Neneh Cherry at Glastonbury: a restless hitmaker who refuses to rely on old glories

After a few technical and pacing issues initially, Neneh Cherry's Glastonbury set ends with an aplomb

Neneh Cherry’s set at Glastonbury’s West Holts stage is something of a mixed bag – but one which nonetheless reflects her status as a largely unsung icon.

Entering to rapturous applause from the modest crowd at the front of the stage, the Swedish-born, London-based artist kicks off her set with the slow and soulful ’80s hit ‘Manchild’, flying into the rap verse with verve and enthusiasm.

After a crowd-pleasing start, her set is slow to build, and has an early lull that threatens to lose a dawdling crowd to the late afternoon sun. Some hits draw them back, particularly ‘Seven Seconds’, the 1996 hit that took the nascent trip hop scene to the charts, and which packs a strong message of tolerance and equality. But this is no exercise in nostalgia; the modern-day Cherry deals in pulsating rhythms and a forward looking fusion of funk, jass, hip hop and soul, often with a heavy dose of politics.




“Blessed is those who struggle / depression is worse than the grave / better to die for a noble cause / than to live and die a slave,” she recites repeatedly, allowing the crowd to absorb her words.

At this point, her set picks up and her cult following sing along to every word while those being introduced to her music stand around transfixed. Neneh Cherry is a refresher, a breather in a day of high-octane energy, a balm for the weary and the tired.

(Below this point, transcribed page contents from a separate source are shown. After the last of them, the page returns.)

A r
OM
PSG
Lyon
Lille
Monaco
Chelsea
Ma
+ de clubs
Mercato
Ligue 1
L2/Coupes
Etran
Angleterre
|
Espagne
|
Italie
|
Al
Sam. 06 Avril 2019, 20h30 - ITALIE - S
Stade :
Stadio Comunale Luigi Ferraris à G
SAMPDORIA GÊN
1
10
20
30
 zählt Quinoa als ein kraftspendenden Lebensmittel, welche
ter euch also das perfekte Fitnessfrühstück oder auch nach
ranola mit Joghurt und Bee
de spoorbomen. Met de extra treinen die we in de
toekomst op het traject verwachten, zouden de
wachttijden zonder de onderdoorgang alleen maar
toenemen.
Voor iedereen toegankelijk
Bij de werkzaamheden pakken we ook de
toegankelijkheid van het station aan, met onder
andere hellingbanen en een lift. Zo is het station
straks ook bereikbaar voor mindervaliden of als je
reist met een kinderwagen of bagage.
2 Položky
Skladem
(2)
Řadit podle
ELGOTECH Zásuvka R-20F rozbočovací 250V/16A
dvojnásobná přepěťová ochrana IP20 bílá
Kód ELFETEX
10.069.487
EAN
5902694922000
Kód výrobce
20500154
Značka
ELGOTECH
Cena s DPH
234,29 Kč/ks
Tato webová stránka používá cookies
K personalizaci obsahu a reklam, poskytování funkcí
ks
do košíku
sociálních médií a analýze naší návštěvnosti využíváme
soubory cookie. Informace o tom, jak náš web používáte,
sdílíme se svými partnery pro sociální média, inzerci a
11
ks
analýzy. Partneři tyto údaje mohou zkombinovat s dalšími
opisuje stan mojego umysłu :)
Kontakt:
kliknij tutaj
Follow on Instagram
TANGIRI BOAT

Though she started off on an unsure footing, Cherry’s vocals and confidence within herself as a seasoned performer allowed her to retain a stranglehold of the crowd. She ends the set by bringing out the eight-piece Mangrove steel band for the 2018 track ‘Natural Skin Deep’, then concludes on 1988 smash ‘Buffalo Stance’, given a thoroughly modern makeover, but still recognisable enough for a crowd sing-along.